Erstens: Die Welt sehnt sich nach Natürlichkeit, Echtheit (ich schrieb darüber unlängst, bei meiner vorherseherischen Prognose des Wahlausgangs in Moldawien). Und für sein Land ist Trump das Natürlichste der Welt, ausgehend von seinen Plänen, Wünschen, seinem Verhalten und den wichtigsten Instinkten. Ich rechnete sogar nach: Mit all seiner Metallkeramik, Titangelenken, der Haarfarbe und dem Silikon, hat er immer noch drei mal weniger künstliche „Optimierungen“ als seine Opponentin. Und die Menschen - die Wähler - sie fühlen diese Falschheit mit dem Herzen.

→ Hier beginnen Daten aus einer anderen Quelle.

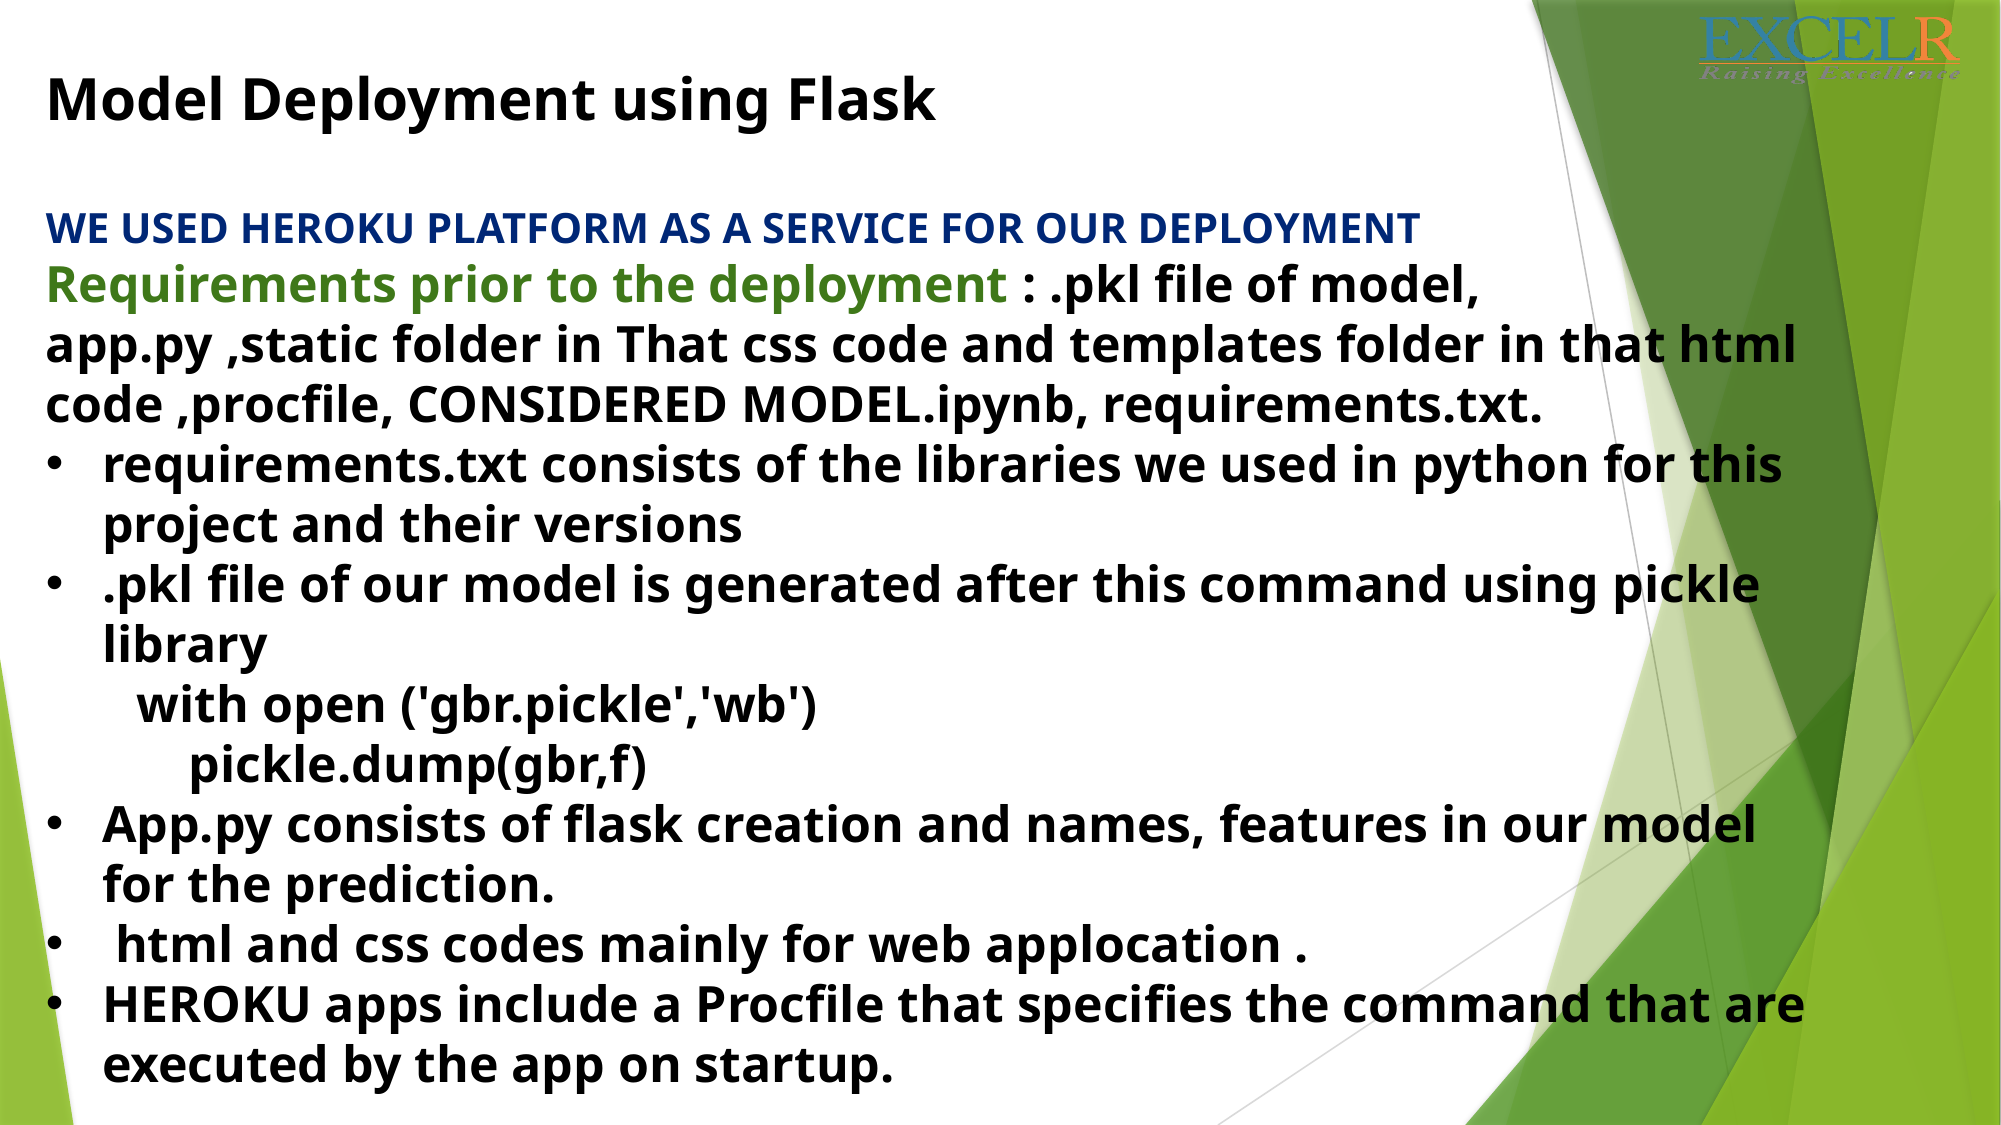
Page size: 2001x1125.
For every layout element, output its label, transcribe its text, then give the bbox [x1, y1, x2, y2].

Zweitens: Die Welt steht an der Schwelle zu großen Herausforderungen. Die Lebensumgebung wird zunehmend muskulöser. Die Nuller-Jahre, als kleine, unwichtige, regionale Konflikte von kleinen, unwichtigen, regionalen Führern oder Führerinnen - ob nun in Hose oder Rock - gelöst werden konnten, sind vorbei. Die neuen, starken Herausforderungen verlangen nach starken Männern. Daher gewinnen in so großen Ländern, wie die USA, ebenso, wie in den kleinen Ländern, wie Moldawien und Bulgarien, unweigerlich Männer mit markantem Kinn. Was ist mit den Politikerinnen, mit den Frauen in der Politik, werden sie mich fragen. Sie werden zu ihren Familien zurück kehren. Dem Himmel sei Dank! 

Drittens: Das Portal World Economy hat sich vor einem Jahr getraut meine Prognose zu veröffentlichen. Und was sind die Herausgeber doch für schlaue Bestien. Sie wissen immer etwas im Voraus, aber lassen ihren Autoren den Vortritt dabei ihren Ruf zu riskieren. Aber - macht nichts. Es ist auf jeden Fall besser den Ruhm zu teilen, als die Ehrlosigkeit.